We also learn, per virtually everyone around Vanessa, that she is beautiful. A trip to a nearby market in the first act seems to have made the final cut only to show that Vanessa’s great beauty attracts humans of all ages—a small child behind the counter beams lovingly at the woman, who’s entirely blasé about virtually everything she encounters. She’s not mean, but dismissive in a vaguely polite way. She encounters her next-door-neighbor François (Melvil Poupaud) on her balcony while he’s on his. “We just got married,” he tells her. “That’s nice. Mmmm,” she says in response. It seems like she couldn’t care less, but then you realize how little you care from the audience, and haha, you’re at least winning at something. Sometimes it’s the little things that get you through the seconds that are crawling by as you get closer and closer to death.

Even when Vanessa is made to admit that her career as a dancer dried up because she “got old,” François is right there to reaffirm her existence: “Very beautiful.” Though Jolie claims she didn’t write the role with herself in mind, what we see remains a clear manifestation of at least one aspect of her life. A beautiful woman wrote a beautiful character. I see no inherent problem in a woman who is widely considered to be among the most beautiful in the world examining her existence from that angle. Given how often she must be reminded of her immense beauty and how it has shaped her journey through life, she at the very least has a unique relationship to the world if not insight on human beauty. Yet none of that insight is on display here. She’s just pretty and glamorous and sad, like a caricature of a Lana del Rey caricature of Hollywood iconography.

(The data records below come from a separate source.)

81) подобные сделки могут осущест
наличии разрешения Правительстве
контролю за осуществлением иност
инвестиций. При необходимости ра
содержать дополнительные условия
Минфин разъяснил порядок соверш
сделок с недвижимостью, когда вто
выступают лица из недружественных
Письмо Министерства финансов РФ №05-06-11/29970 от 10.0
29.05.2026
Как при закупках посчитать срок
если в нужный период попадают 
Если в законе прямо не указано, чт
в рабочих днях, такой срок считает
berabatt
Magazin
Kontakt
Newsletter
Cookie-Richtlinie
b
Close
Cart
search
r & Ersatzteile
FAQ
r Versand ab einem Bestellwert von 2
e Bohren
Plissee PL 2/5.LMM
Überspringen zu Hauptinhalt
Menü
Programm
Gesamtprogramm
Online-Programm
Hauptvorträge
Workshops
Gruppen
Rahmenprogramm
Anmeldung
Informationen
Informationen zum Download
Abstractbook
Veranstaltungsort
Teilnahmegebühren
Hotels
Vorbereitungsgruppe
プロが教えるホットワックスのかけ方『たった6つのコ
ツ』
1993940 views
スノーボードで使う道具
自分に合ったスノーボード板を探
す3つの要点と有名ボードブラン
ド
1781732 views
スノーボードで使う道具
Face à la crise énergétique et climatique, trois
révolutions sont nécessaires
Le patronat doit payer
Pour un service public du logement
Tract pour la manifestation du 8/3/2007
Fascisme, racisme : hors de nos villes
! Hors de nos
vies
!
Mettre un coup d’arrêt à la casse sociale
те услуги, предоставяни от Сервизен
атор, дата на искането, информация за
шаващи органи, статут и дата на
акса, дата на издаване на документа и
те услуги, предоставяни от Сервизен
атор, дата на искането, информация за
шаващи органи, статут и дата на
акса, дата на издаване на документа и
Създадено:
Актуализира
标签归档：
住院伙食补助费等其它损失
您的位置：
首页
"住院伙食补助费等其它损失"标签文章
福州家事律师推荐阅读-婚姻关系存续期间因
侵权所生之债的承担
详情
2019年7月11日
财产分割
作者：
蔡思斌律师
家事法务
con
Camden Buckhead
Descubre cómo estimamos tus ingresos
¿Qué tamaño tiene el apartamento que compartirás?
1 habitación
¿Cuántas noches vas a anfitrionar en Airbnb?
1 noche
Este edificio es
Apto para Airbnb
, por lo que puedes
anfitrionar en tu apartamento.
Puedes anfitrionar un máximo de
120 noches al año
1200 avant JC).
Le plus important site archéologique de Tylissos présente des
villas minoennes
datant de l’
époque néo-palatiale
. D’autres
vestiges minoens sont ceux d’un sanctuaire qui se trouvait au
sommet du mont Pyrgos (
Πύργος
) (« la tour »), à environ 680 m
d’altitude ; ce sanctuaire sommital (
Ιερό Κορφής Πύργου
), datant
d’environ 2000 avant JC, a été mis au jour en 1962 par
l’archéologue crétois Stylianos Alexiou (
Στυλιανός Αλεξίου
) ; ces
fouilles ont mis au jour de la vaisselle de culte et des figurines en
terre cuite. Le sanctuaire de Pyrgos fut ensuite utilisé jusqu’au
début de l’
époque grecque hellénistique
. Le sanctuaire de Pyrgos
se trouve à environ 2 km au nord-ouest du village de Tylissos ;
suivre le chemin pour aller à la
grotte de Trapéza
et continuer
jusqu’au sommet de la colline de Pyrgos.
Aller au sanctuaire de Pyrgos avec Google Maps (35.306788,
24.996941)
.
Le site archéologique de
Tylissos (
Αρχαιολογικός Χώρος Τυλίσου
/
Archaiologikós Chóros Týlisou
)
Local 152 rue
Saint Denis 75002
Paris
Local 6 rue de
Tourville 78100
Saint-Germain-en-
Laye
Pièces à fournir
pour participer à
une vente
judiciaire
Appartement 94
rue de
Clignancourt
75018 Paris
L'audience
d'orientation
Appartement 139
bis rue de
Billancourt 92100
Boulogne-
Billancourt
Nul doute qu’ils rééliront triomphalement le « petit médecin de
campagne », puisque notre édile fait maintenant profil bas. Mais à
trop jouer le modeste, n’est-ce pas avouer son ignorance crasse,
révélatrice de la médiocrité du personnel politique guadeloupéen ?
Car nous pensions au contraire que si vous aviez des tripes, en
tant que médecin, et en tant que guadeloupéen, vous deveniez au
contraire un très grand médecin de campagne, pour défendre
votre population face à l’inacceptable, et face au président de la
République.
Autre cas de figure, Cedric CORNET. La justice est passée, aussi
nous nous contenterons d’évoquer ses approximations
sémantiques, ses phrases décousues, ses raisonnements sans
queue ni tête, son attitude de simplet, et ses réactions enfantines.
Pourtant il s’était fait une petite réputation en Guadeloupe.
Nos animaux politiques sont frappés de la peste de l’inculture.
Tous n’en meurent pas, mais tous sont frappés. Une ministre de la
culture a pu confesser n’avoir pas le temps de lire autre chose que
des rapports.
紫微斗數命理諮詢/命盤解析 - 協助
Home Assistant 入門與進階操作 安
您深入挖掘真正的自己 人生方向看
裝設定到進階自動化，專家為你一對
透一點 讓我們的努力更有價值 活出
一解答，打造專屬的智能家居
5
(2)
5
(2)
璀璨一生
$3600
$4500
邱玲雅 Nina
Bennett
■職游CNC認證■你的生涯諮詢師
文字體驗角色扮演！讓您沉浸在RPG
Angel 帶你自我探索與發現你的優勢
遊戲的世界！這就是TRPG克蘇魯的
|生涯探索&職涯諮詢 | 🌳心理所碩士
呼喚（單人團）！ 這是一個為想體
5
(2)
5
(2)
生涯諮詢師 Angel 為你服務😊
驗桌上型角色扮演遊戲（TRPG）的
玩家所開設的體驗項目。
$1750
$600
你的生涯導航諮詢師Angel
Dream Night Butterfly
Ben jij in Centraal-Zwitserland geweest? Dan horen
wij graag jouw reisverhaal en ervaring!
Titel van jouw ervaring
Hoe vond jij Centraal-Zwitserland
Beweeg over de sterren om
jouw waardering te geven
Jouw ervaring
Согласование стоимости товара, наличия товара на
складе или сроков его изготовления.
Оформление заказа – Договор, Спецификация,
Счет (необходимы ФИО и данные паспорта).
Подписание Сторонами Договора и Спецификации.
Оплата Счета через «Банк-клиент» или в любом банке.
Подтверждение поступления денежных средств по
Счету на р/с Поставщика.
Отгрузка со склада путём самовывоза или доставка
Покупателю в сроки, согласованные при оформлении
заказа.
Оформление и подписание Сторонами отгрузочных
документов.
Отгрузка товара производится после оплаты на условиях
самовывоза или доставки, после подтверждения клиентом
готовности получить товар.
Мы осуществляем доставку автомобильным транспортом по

François and his new wife Lea (Mélanie Laurent) provide contrast to Roland and Vanessa’s ruins—François and Lea are newly married, seemingly in love, and actually fuck. Vanessa soon discovers a hole in the wall that separates their rooms and begins to watch François and Lea, absorbed by the existence of humans that are slightly less boring than she and her husband. The hole is apparently magical, too, as François and Lea are utterly oblivious to it. They don’t seem affected by the beam of light that must shine out when when their light turns off and Vanessa and Roland’s stays on. Even when Roland describes what he sees through the hole loud enough so that Vanessa can hear him from the bathroom, François and Lea seem incapable of hearing them despite the opposite proving true: Vanessa and Roland can hear their conversations perfectly. It’s a one-way hole, a symbol of the charmed point of view that superstar egocentrism breeds. By the Sea is idiotic.

“I’m counting on the audience to know that if it was close to us at all, we could never make this film,” is what Jolie recently told the Today show about starring in a movie with her husband playing her husband. “It’s because we’re actually very, very stable and these aren’t our issues.” Indeed, Jolie and Pitt have six children, three she made with her own womb. By the Sea is a movie about how being barren and childless makes a woman empty. The lives of Vanessa and Roland have nothing to do with Jolie and Pitt (even after Jolie had her ovaries removed), because theirs are so much better. We know this going in because they are celebrities, and By the Sea provides nothing but a redundant, miserable reminder.